Décision 4A_256/2023 (6 novembre 2023) concerne la citoyenneté d’un footballeur (A.) qui a joué pour l’Équateur lors du tour de qualification de la Coupe du Monde de la FIFA 2022. Depuis 2015, des doutes existent quant à l’authenticité de l’acte de naissance de A.. En 2018, les documents d’identité de A. ont été bloqués par l’état civil équatorien. À la demande de A., le tribunal équatorien a statué le 4 février 2021 que le blocage devait être levé et qu’un nouvel acte de naissance devait être délivré pour A. confirmant sa nationalité équatorienne. En mai 2022, la Fédération chilienne de football (C.) a engagé une procédure disciplinaire contre A., affirmant que A. était un ressortissant colombien. La Commission de Discipline de la FIFA a rejeté la plainte et la Commission d’Appel de la FIFA a confirmé cette décision. Les parties ont fait appel devant le TAS, qui a statué que la Fédération équatorienne de football (E.) avait utilisé de faux documents d’identité appartenant à AE. Ils ont fait appel de la décision du TAS auprès de la SFSC, arguant que la décision du TAS violait le principe de chose jugée.
La SFSC a nié l’existence d’un chose jugée, estimant que le tribunal équatorien s’est uniquement prononcé sur la question de savoir si les documents d’identité de A. devaient rester bloqués sur la base de l’acte de naissance. Elle ne s’est pas prononcée sur l’exactitude des informations concernant l’identité de A. Le CAS a donc été autorisé à examiner la véracité des informations figurant sur l’acte de naissance de A. et à établir qu’elles étaient incorrectes.

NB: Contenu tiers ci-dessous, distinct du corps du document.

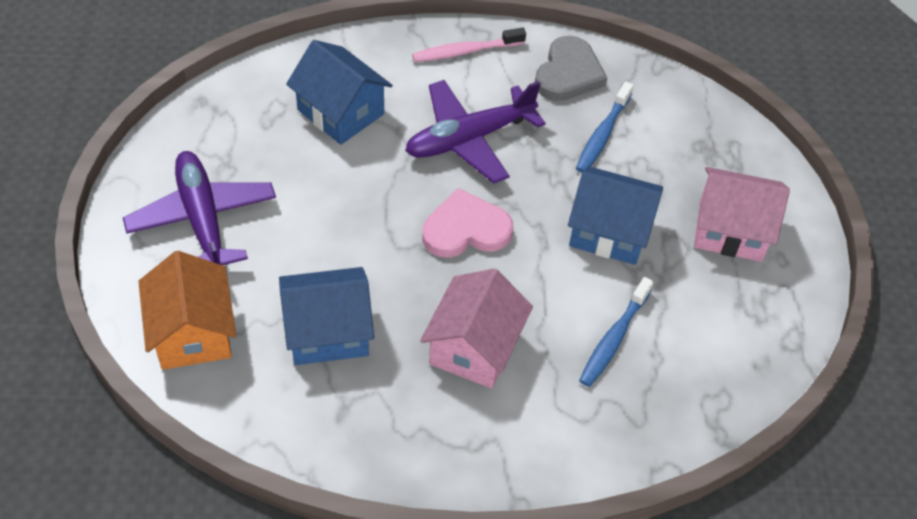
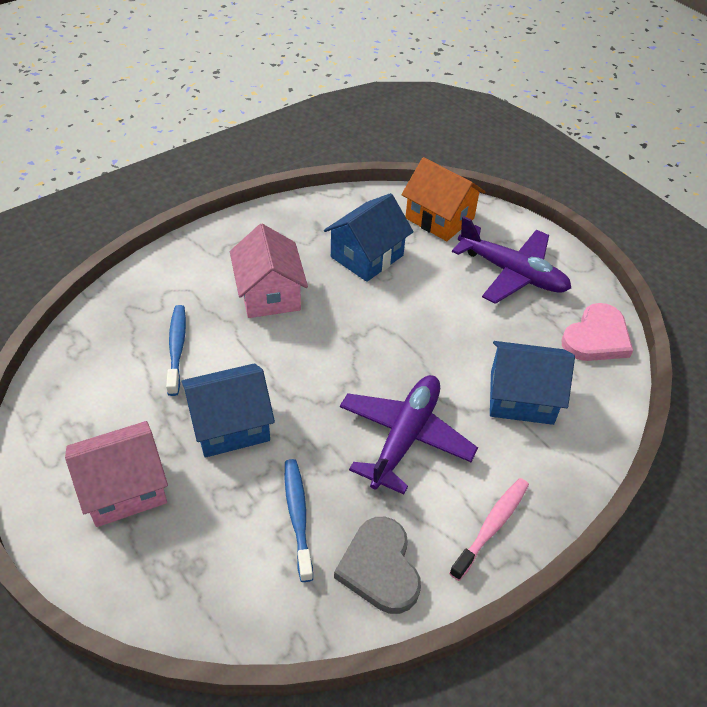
camera: 145 degrees right, 5 degrees down
(465, 229) = (341, 363): pink heart -> pink heart (596, 337)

Remarques finales sur la première partie
Si la SFSC aborde régulièrement la portée et la validité des clauses d’arbitrage (voir par exemple la décision 4A_124/2020 discuté dans l’examen de 2020 et la décision 4A_636/2018 discuté dans le bilan de 2019) ainsi que le principe de chose jugée (voir, décision CE 4A_536/2018 discuté dans l’examen de 2020 et la décision 4A_247/2017 discutées lors de l’examen de 2018), les décisions présentées dans cette partie I apportent des précisions supplémentaires bienvenues sur ces sujets cruciaux. S’il te plait regarde Partie II pour de nouveaux développements en 2023.